Убойные ребята
Шрифт:
– В машину их! – приказал майор. – Попозже разберемся! А то они, значит… больно уж подозрррительные. И опять же – Арама…
Избитого Фокина впихнули в ментовский «газик», в отделение для задержанных, в народе именуемое «клоповником». Келья монаха, вырубленная в скале, кажется собором Святого Петра по сравнению с этим отделением в задней части милицейской машины. Вот сюда-то и определили Фокина, чьи руки все еще были связаны за спиной, и полуоглушенного Свиридова, отчаянно отплевывающегося отрывистыми малосвязными ругательствами и, кажется, еще не сознающего до конца, что так глупо и нелепо он не влипал, быть может, еще ни разу в жизни.
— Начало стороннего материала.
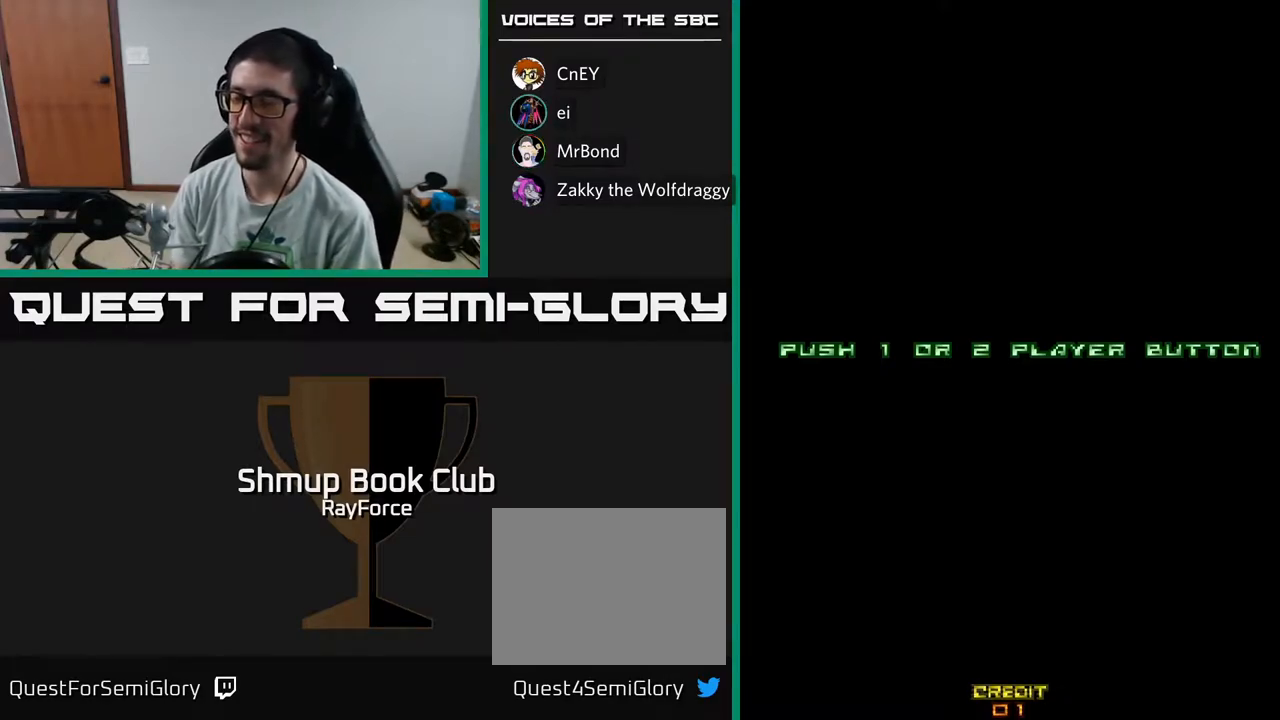
{"buttons": [], "left_stick": "center", "right_stick": "center", "events": [[300, "A", "up"]]}
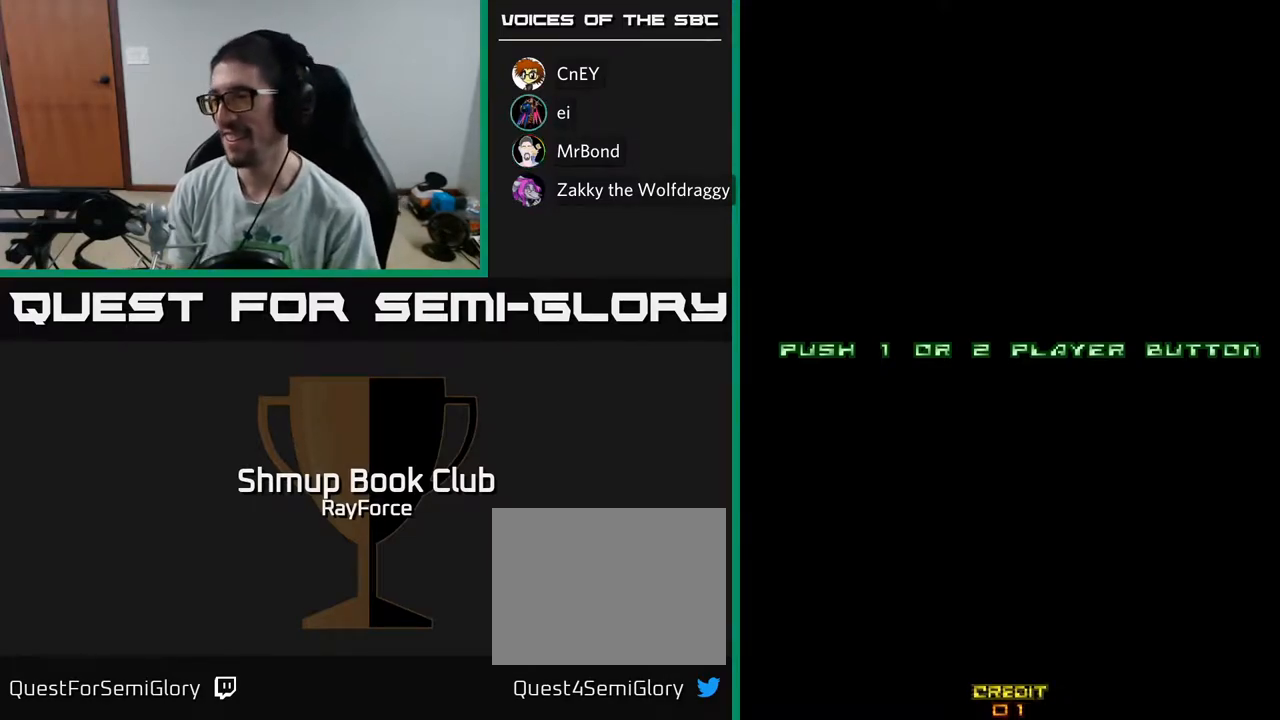
{"buttons": ["A"], "left_stick": "center", "right_stick": "center", "events": [[317, "A", "down"]]}
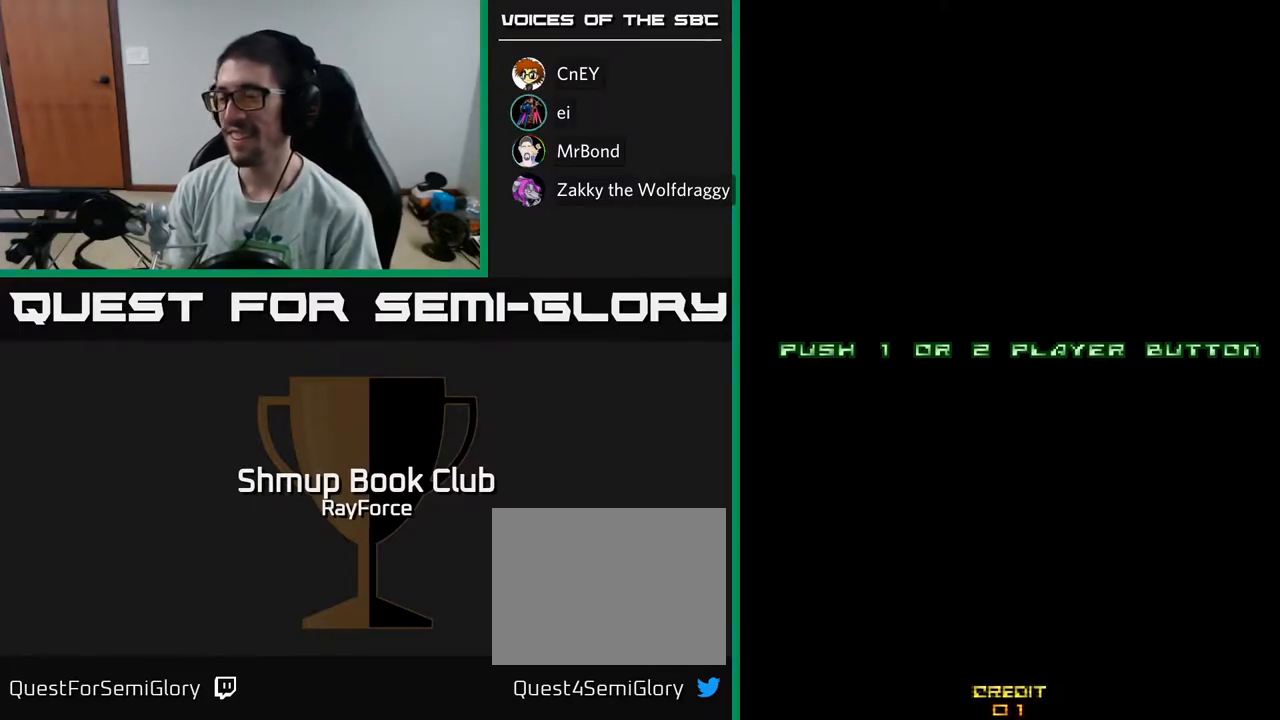
{"buttons": ["START"], "left_stick": "center", "right_stick": "center", "events": [[67, "A", "up"], [317, "right_stick", "left"], [367, "START", "down"], [433, "right_stick", "center"]]}
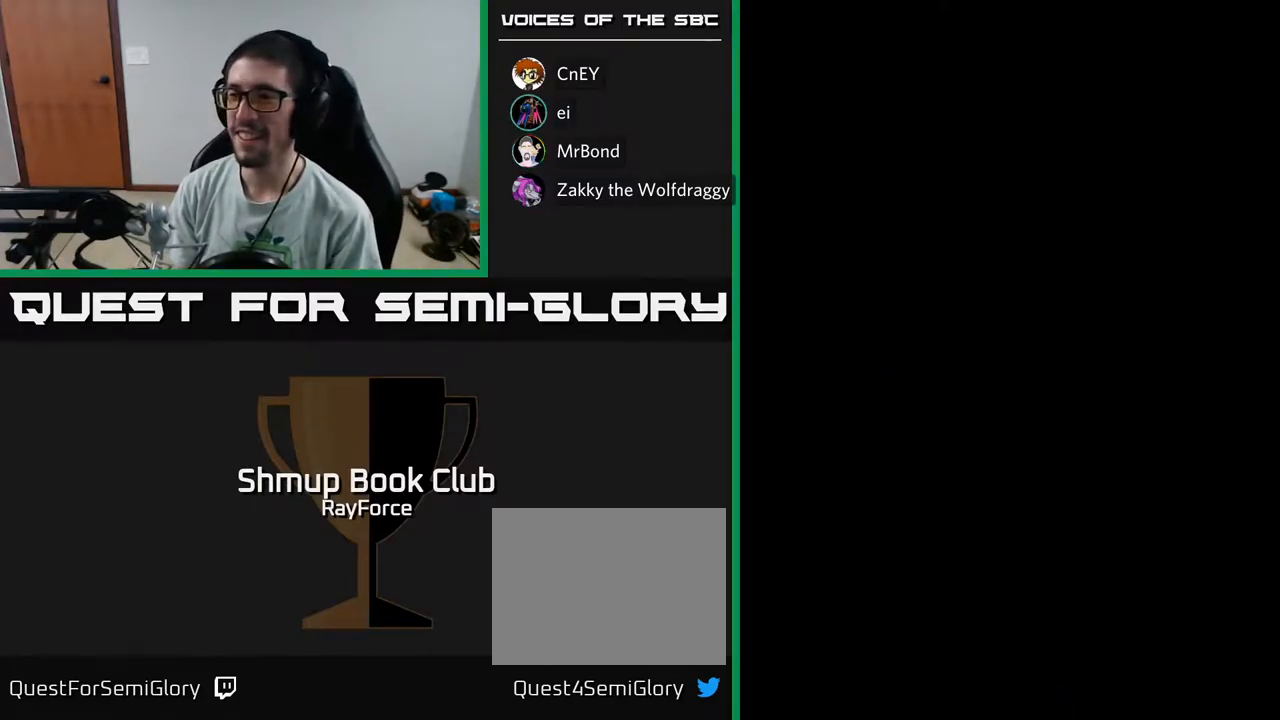
{"buttons": [], "left_stick": "center", "right_stick": "center", "events": [[33, "START", "up"]]}
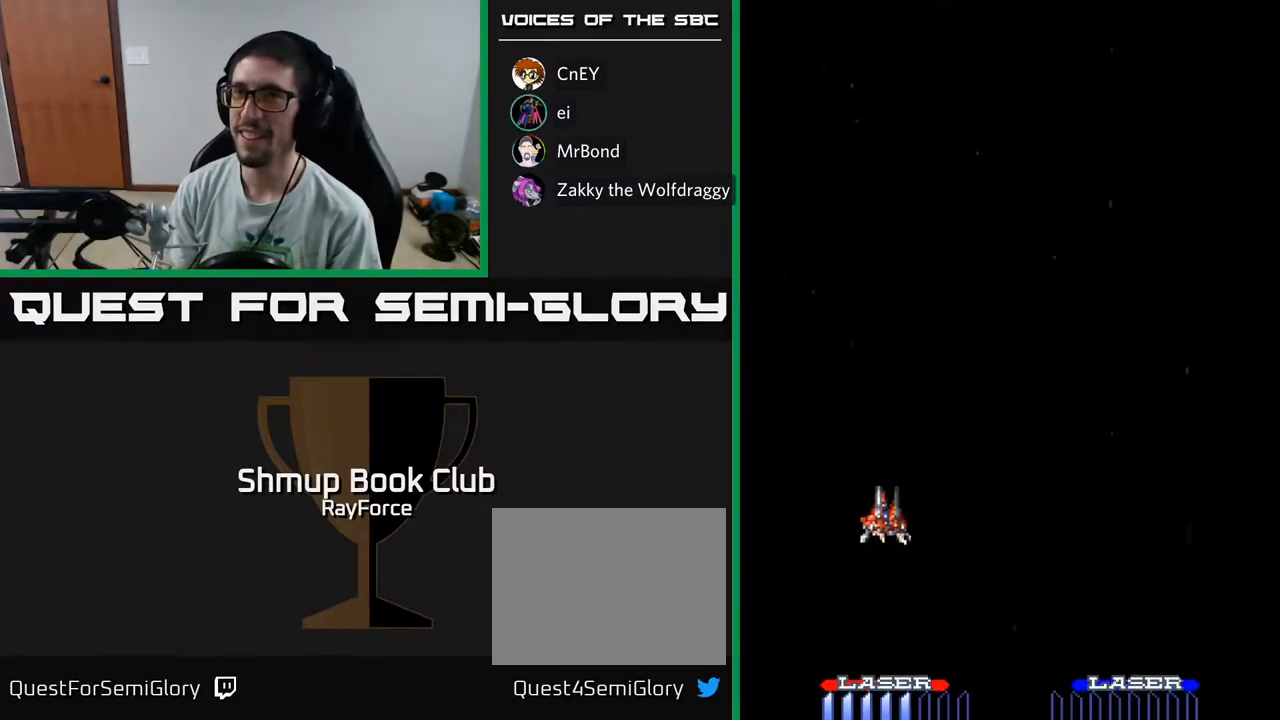
{"buttons": ["A"], "left_stick": "center", "right_stick": "center", "events": [[17, "A", "down"]]}
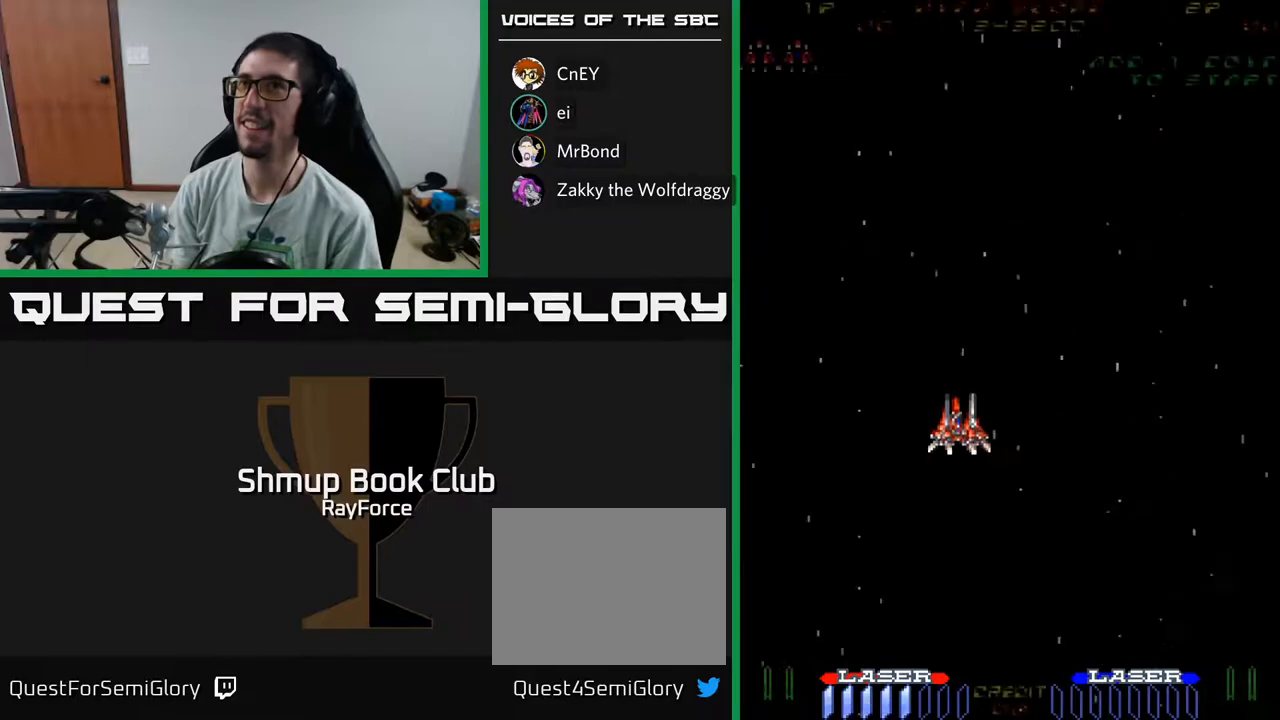
{"buttons": ["A"], "left_stick": "center", "right_stick": "center", "events": []}
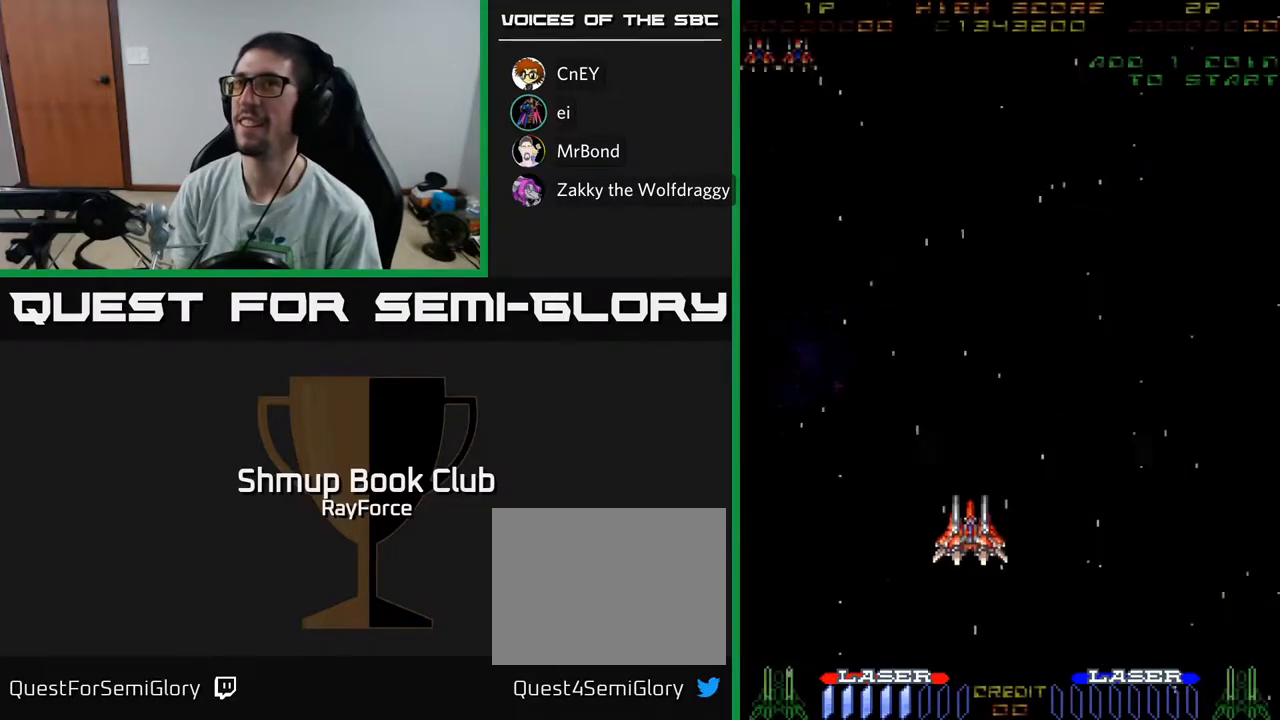
{"buttons": ["A"], "left_stick": "center", "right_stick": "center", "events": [[83, "DPAD_DOWN", "down"], [250, "DPAD_DOWN", "up"]]}
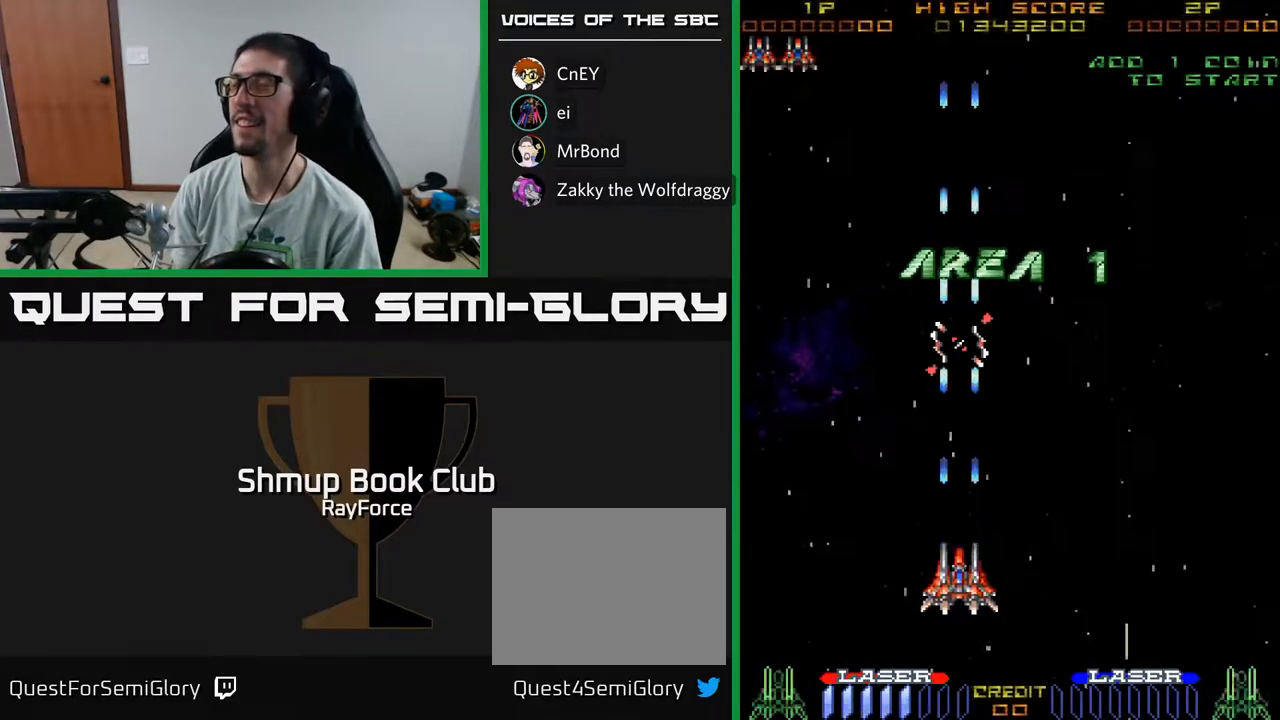
{"buttons": ["A", "DPAD_LEFT"], "left_stick": "center", "right_stick": "center", "events": [[483, "DPAD_LEFT", "down"]]}
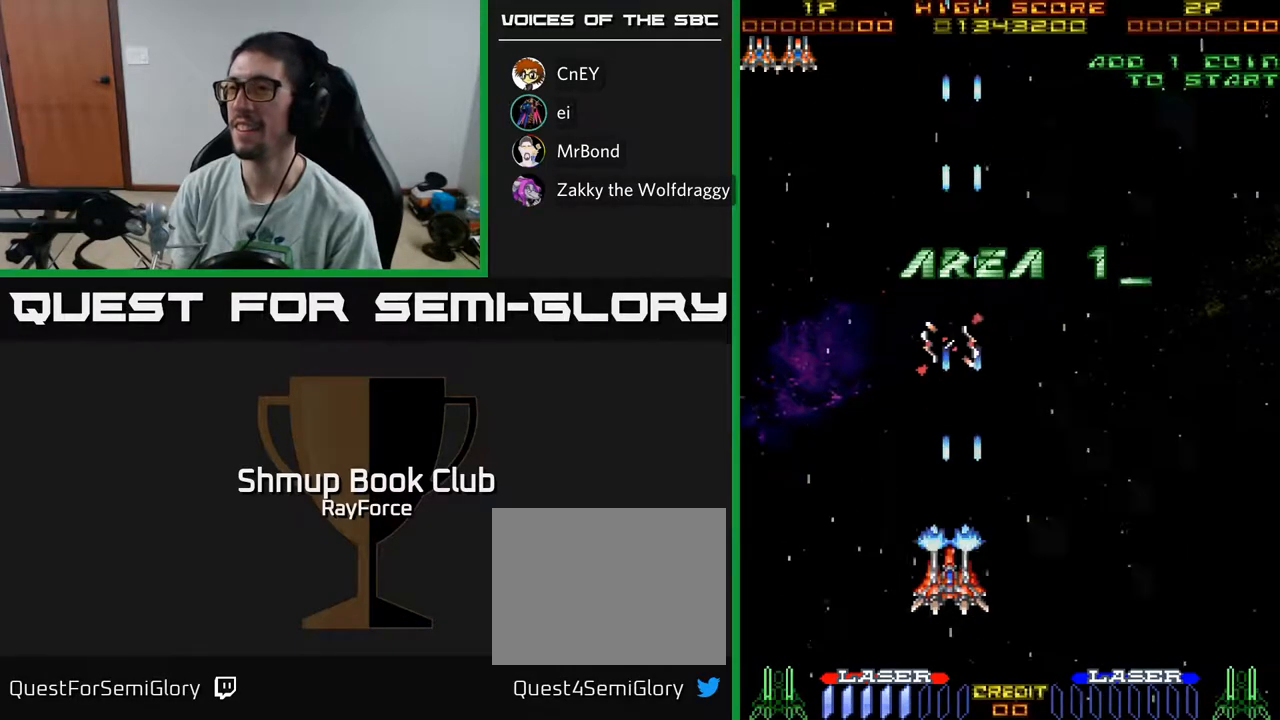
{"buttons": ["A", "DPAD_RIGHT"], "left_stick": "center", "right_stick": "center", "events": [[150, "DPAD_LEFT", "up"], [183, "DPAD_RIGHT", "down"], [233, "DPAD_DOWN", "down"], [483, "DPAD_DOWN", "up"]]}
И ведь как в тупой американской комедии… череда смехотворных, анекдотических происшествий,
Свиридов посмотрел на уткнувшегося лбом в стенку Афанасия и укоризненно выговорил, слегка шепелявя:
– Ну что же ты, Фокин, на них так борзо? Они уже и так перепились, сейчас бы еще чуть-чуть, и все нормально! Господи… да чтоб я еще хоть раз взял тебя с собой на серьезное дело!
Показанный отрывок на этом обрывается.